Chapter 14 – Data Standards and Quality
I have 25 years of computer programming experience so I am quite familiar with the issue of data quality. Even more applicable is my extensive experience with “interchanging data” between systems. This arises when old systems are replaced with new systems, or when off-the-shelf software package are integrated with an existing system.
The author introduces the issue on page 468 under the topic “format standards”. It applies to attribute data more than to spatial data. However, I don’t think he specifically addresses this problem that I have encountered.
An example might be when a city is changing their software package and the new system allows for 10 values for “types of light poles”, whereas the old system only allowed for 6 values. When the new system is installed the old data must be mapped to the new system but there might be some confusion as to how to correctly map the old values to the new. And, as the new system is used the workers might continue to use the old values and introduce inconsistency into the data values.
This is closely related to the issue of data standards because strict definitions of every field of data are very important, and training of the personnel using the system and entering data is critical to data integrity. The data is only as good as the people who enter it and maintain it.
I found the whole topic of measuring data quality very interesting because I have never worked in an environment where the data could be accurately tested for accuracy. For example, I have worked in hospitals where the patient treatment is coded by trained personnel. However, there was no easy way to verify that the recorded treatment is accurate because the physician’s notes might be wrong, and the physician’s memory and the nurses’ memories might be in error, and the patient may not know exactly what was done to him. This contrasts sharply with spatial data where the actual real-world position of an object can be tested.
It was good to see that the federal government has established meta-data standards for spatial data (SDTS, Spatial Data Transfer Standard), and for measuring spatial data accuracy (NSSDA). However, the book points out that it is expensive to measure this. Usually, government bodies would rather go out and collect more data than go back and check their existing data. Test points must be established and checked against. And the NSSDA only applies to point accuracy, and not to line features or polygons.

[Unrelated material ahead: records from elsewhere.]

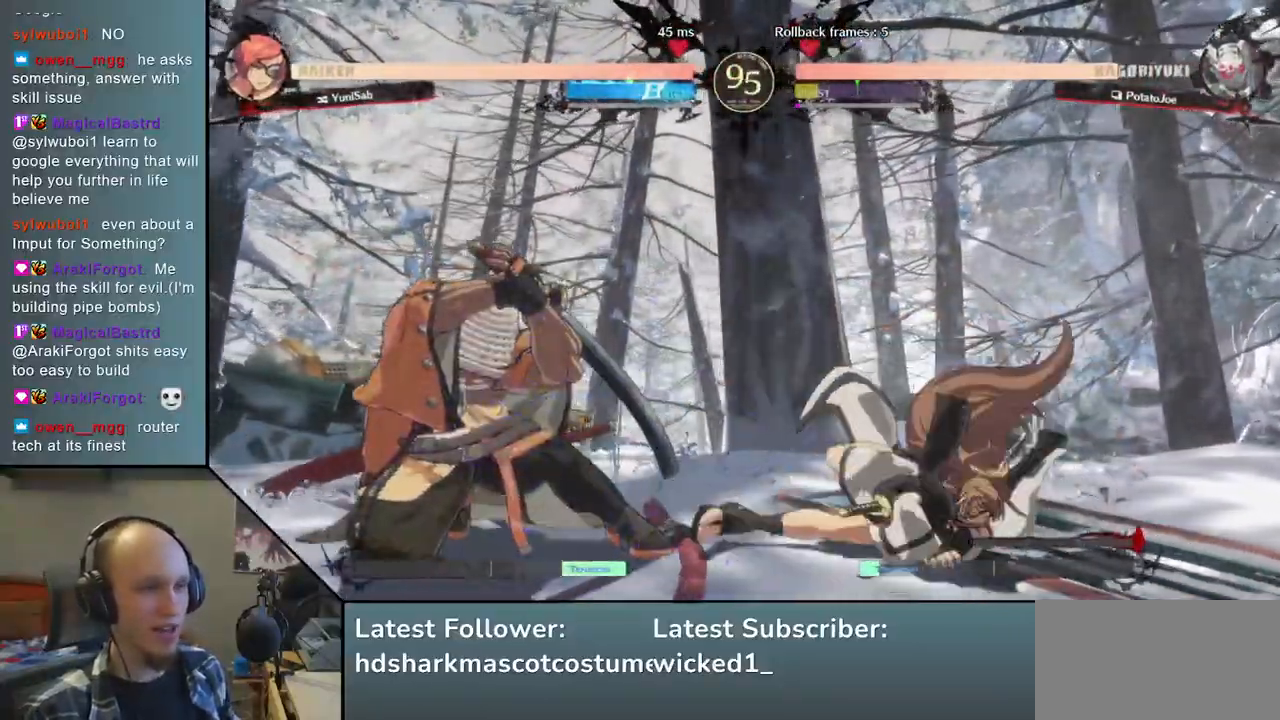
{"buttons": [], "left_stick": "left", "right_stick": "left", "events": [[483, "left_stick", "left"], [483, "right_stick", "left"]]}
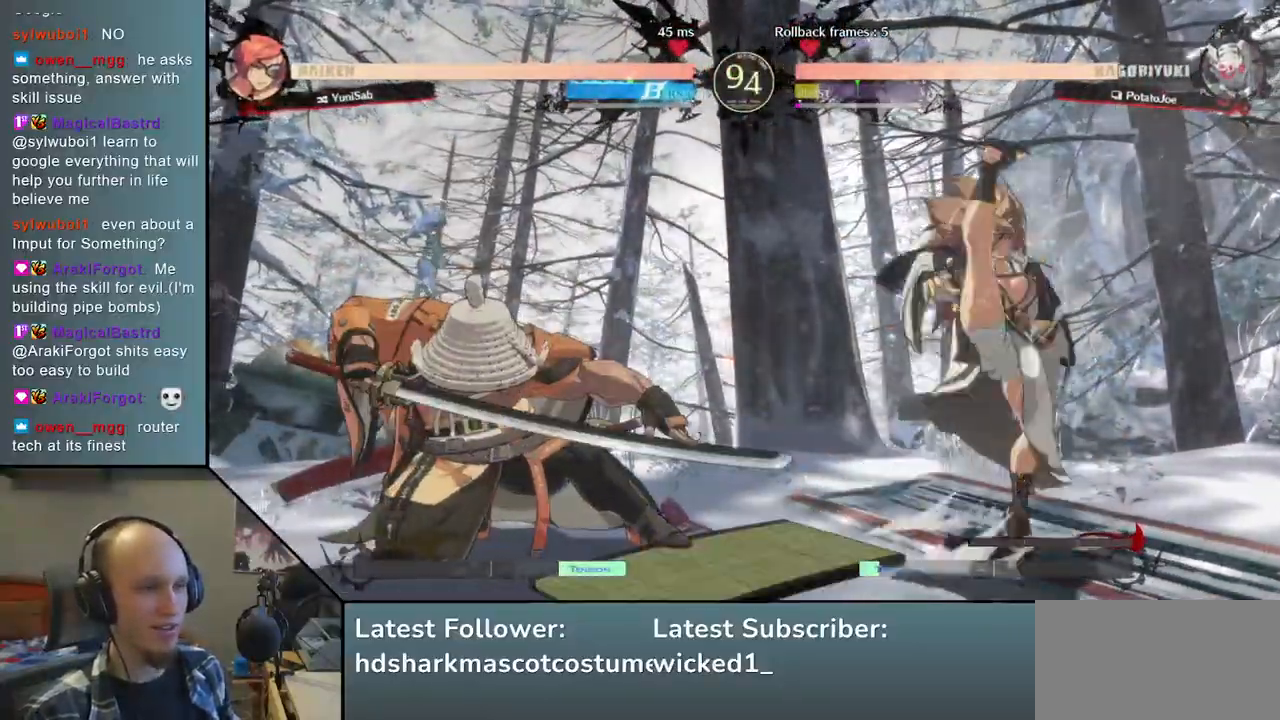
{"buttons": [], "left_stick": "left", "right_stick": "left", "events": []}
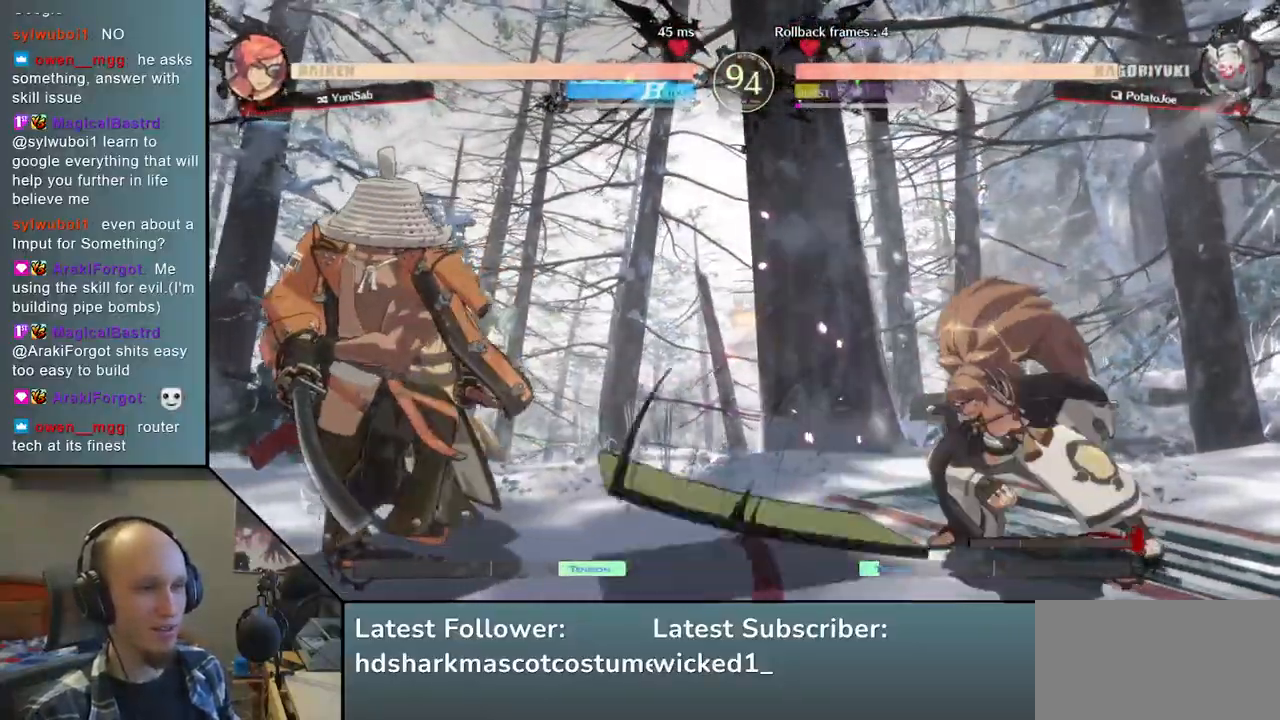
{"buttons": [], "left_stick": "down", "right_stick": "down", "events": [[150, "left_stick", "down"], [150, "right_stick", "down"], [267, "TRIANGLE", "down"], [267, "left_stick", "right"], [267, "right_stick", "right"], [350, "left_stick", "center"], [350, "right_stick", "center"], [383, "TRIANGLE", "up"], [400, "left_stick", "down"], [400, "right_stick", "down"]]}
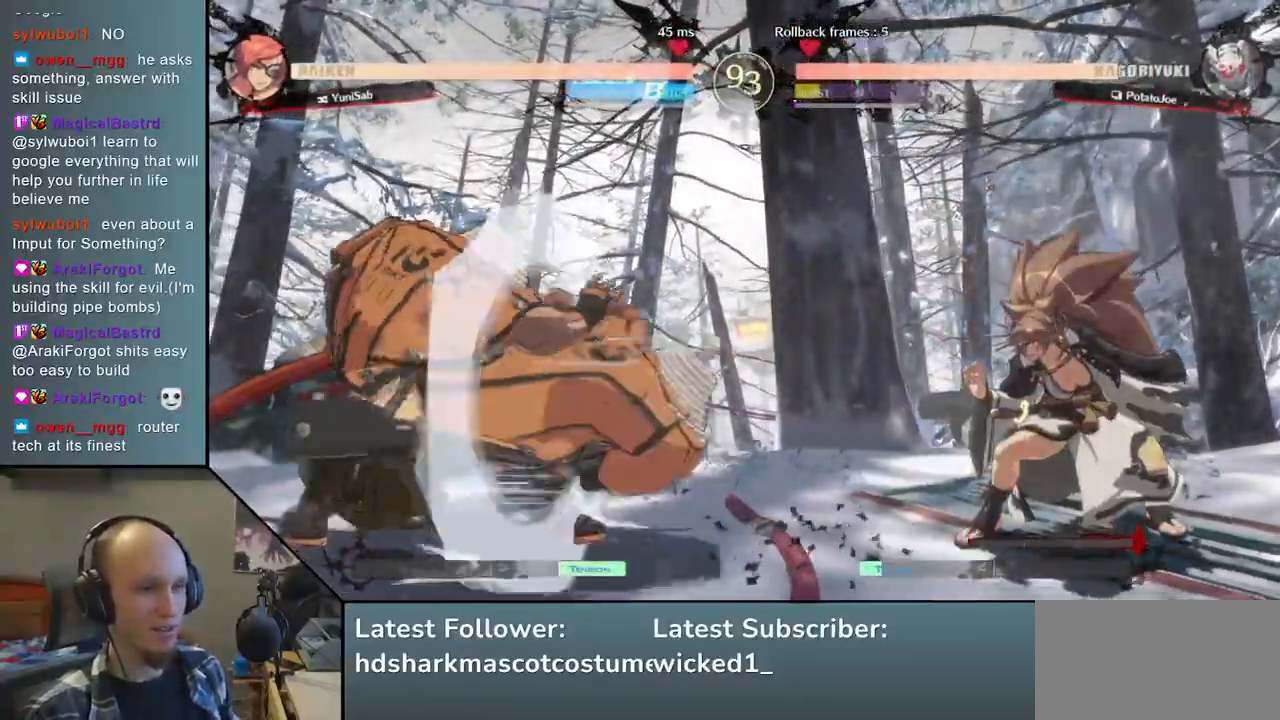
{"buttons": [], "left_stick": "center", "right_stick": "center", "events": [[17, "left_stick", "right"], [17, "right_stick", "right"], [50, "L2", "down"], [167, "L2", "up"], [167, "left_stick", "center"], [167, "right_stick", "center"], [283, "TRIANGLE", "down"], [400, "TRIANGLE", "up"]]}
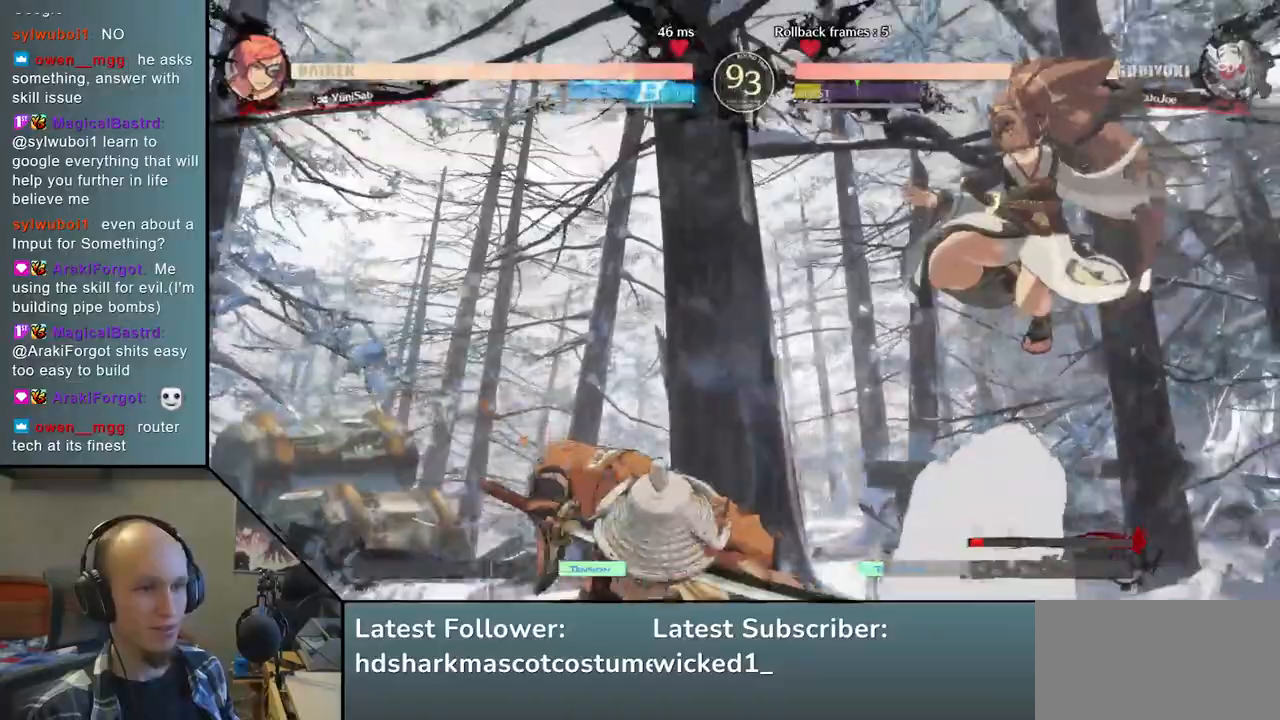
{"buttons": [], "left_stick": "center", "right_stick": "center", "events": [[33, "TRIANGLE", "down"], [133, "TRIANGLE", "up"], [250, "left_stick", "left"], [250, "right_stick", "left"], [483, "left_stick", "center"], [483, "right_stick", "center"]]}
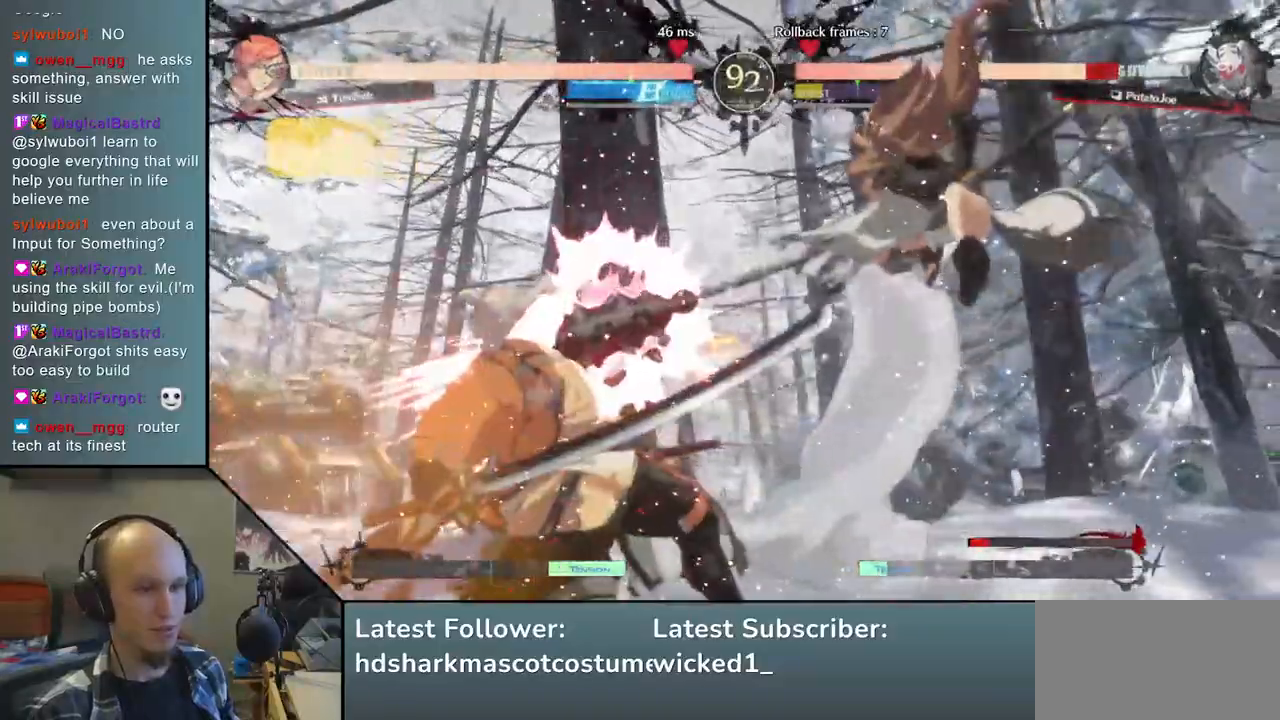
{"buttons": [], "left_stick": "left", "right_stick": "left", "events": [[183, "left_stick", "left"], [183, "right_stick", "left"]]}
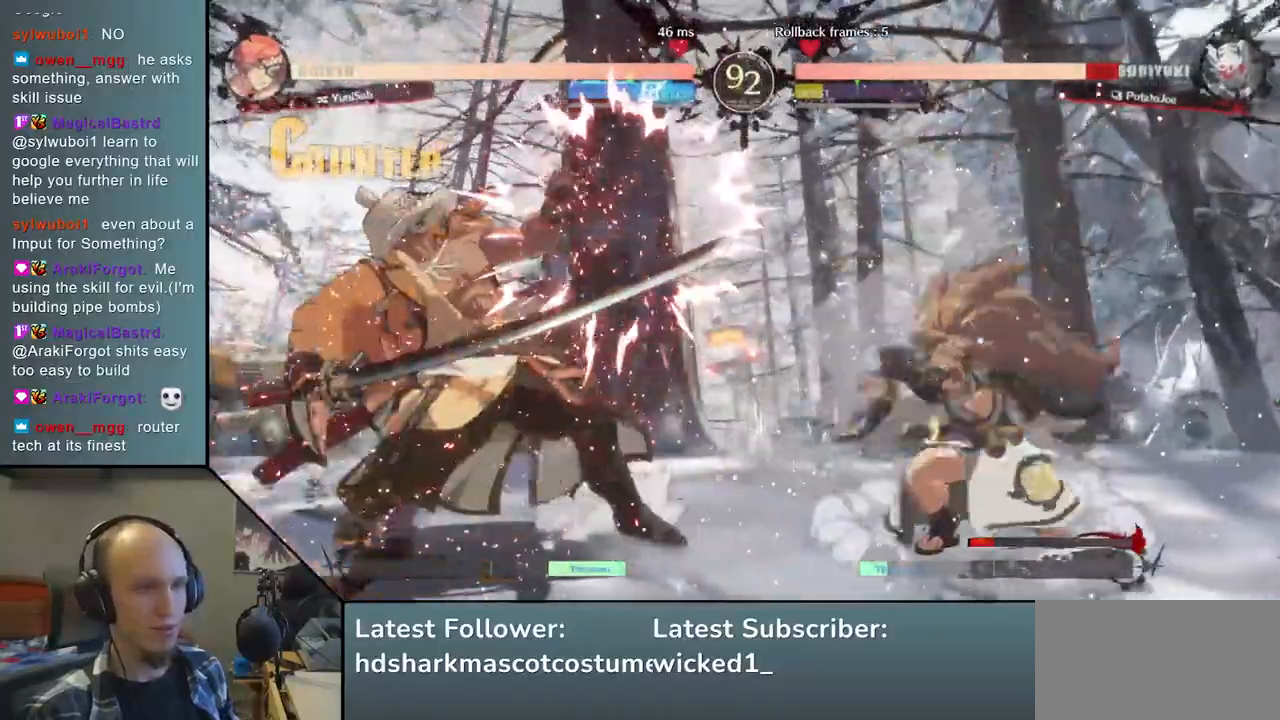
{"buttons": [], "left_stick": "down-left", "right_stick": "down-left", "events": [[267, "left_stick", "down-left"], [267, "right_stick", "down-left"]]}
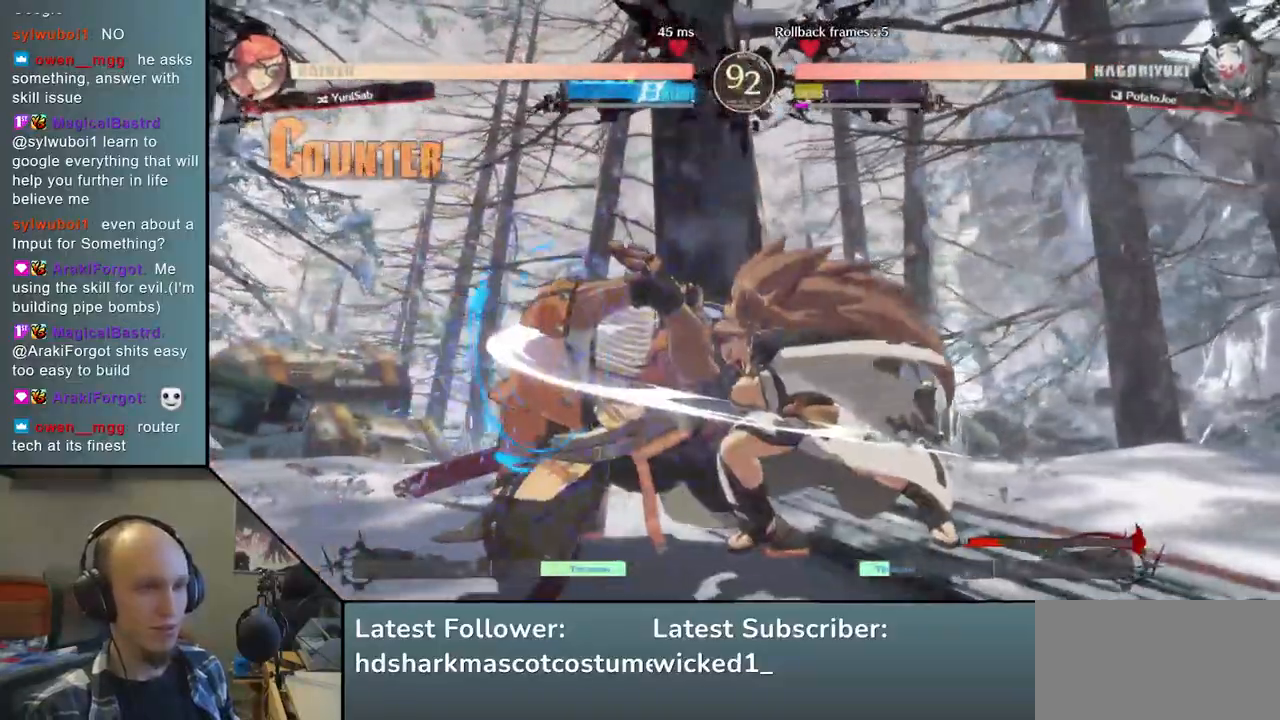
{"buttons": [], "left_stick": "down-left", "right_stick": "down-left", "events": []}
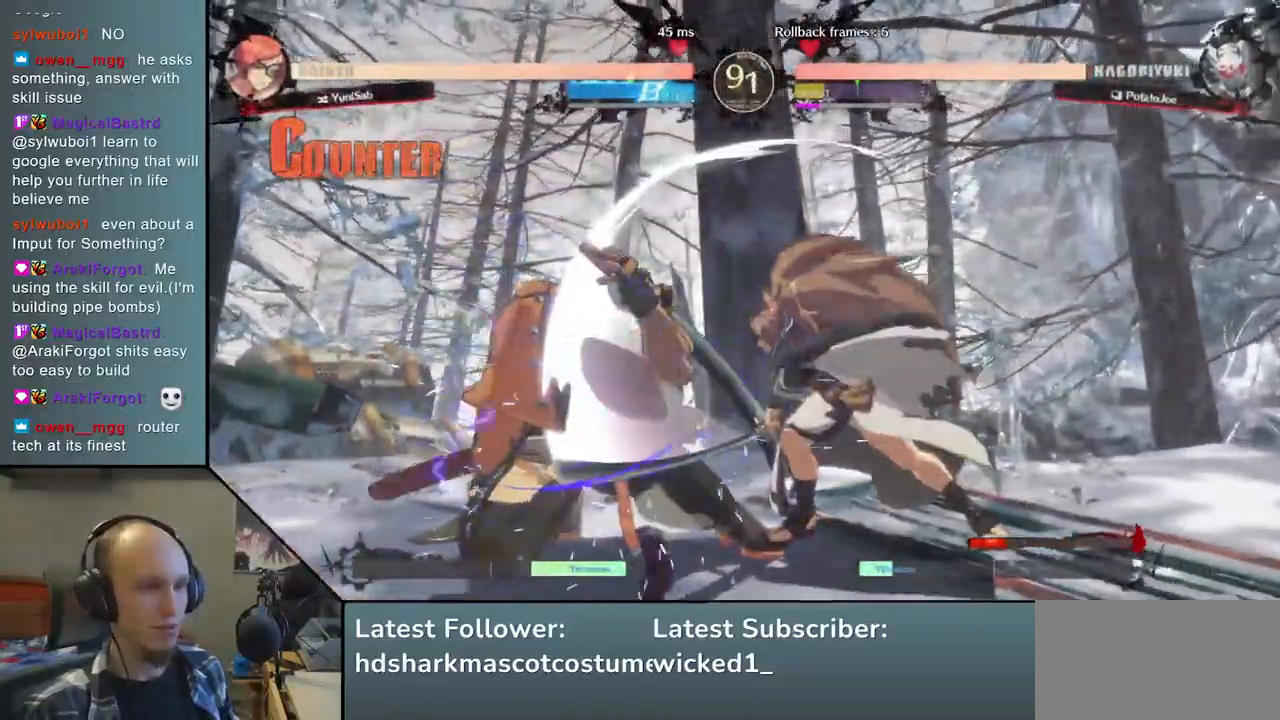
{"buttons": [], "left_stick": "down-left", "right_stick": "down-left", "events": []}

There are four main ways to check spatial data accuracy: positional, attribute, logical consistency and completeness. Actually, now that I’m writing this I think the author might categorize my opening comments as “logical consistency” or “attribute” errors. The book uses an aerial photo to clearly describe the four issues. The physical position of the houses in the photo might be inaccurate, or houses might be labeled as garages, or a building in the photo might be completely left out of the data, or, finally, items might be illogically stored in the data, for example, light poles might be in the middle of a street. If data is missing that is a problem of ‘completeness’. This may be caused by the minimum mapping unit being to big. Features smaller than the minimum mapping unit will be left out. Or, perhaps the data is not current and new features have been added or removed that are not reflected.
The book establishes a distinction between accuracy and precision. Precision indicates that the data items are consistent but they may be inaccurate. Accuracy indicates how close a data item is to the true location. Sometimes precision errors may occur because of a bias being introduced by something like equipment problems. The Federal Geographic Data Committee (FGDC) ahd set a standard method for measuring data accuracy. There are five steps to this process of the FSSDA. First, select test points, 2. define independent control data set, 3. collect measurements from both sources, 4. calculate positional accuracy statistic, 5. report the accuracy statistic in a standardized form included in the metadata.
To measure the accuracy of point data the distance formula, or Pythagorean theorem is used to measure the distance from the true location and the data location. This length of this distance is the margin of error for the data.
As mentioned previously, there is no established standard for accuracy of linear features, only for data points. One common approach is to define a epsilon band. This might be defined as a margin of error for the accuracy of a line.
Another interesting point mentioned is that format standards have been lacking and vendor standards have filled the void. Specifically, ESRI shapefiles and interchange files were a common format for years. However, the lack of official standards left room for these vendors to change things on their whim and introduce problems for the whole field of GIS. The new emerging standards will tighten this up and hold everyone to a common interchangeable data model.
Another interesting point is that the rapid blossoming of GIS systems and data in just the past twenty years has caused an increase in the study of data accuracy. Academic researchers have been studying spatial data quality for a long time. But it is only recently that it has intensified. Some of the measurements used to measure data accuracy are: average distance error, total area that is classified incorrectly, biggest distance error or, the percent of data points that are in error.
This is an important topic. Now if only the media and news organizations would try to establish a similar standard for the accuracy of their reporting. We could judge what newspapers and TV news broadcasts are reliable!!!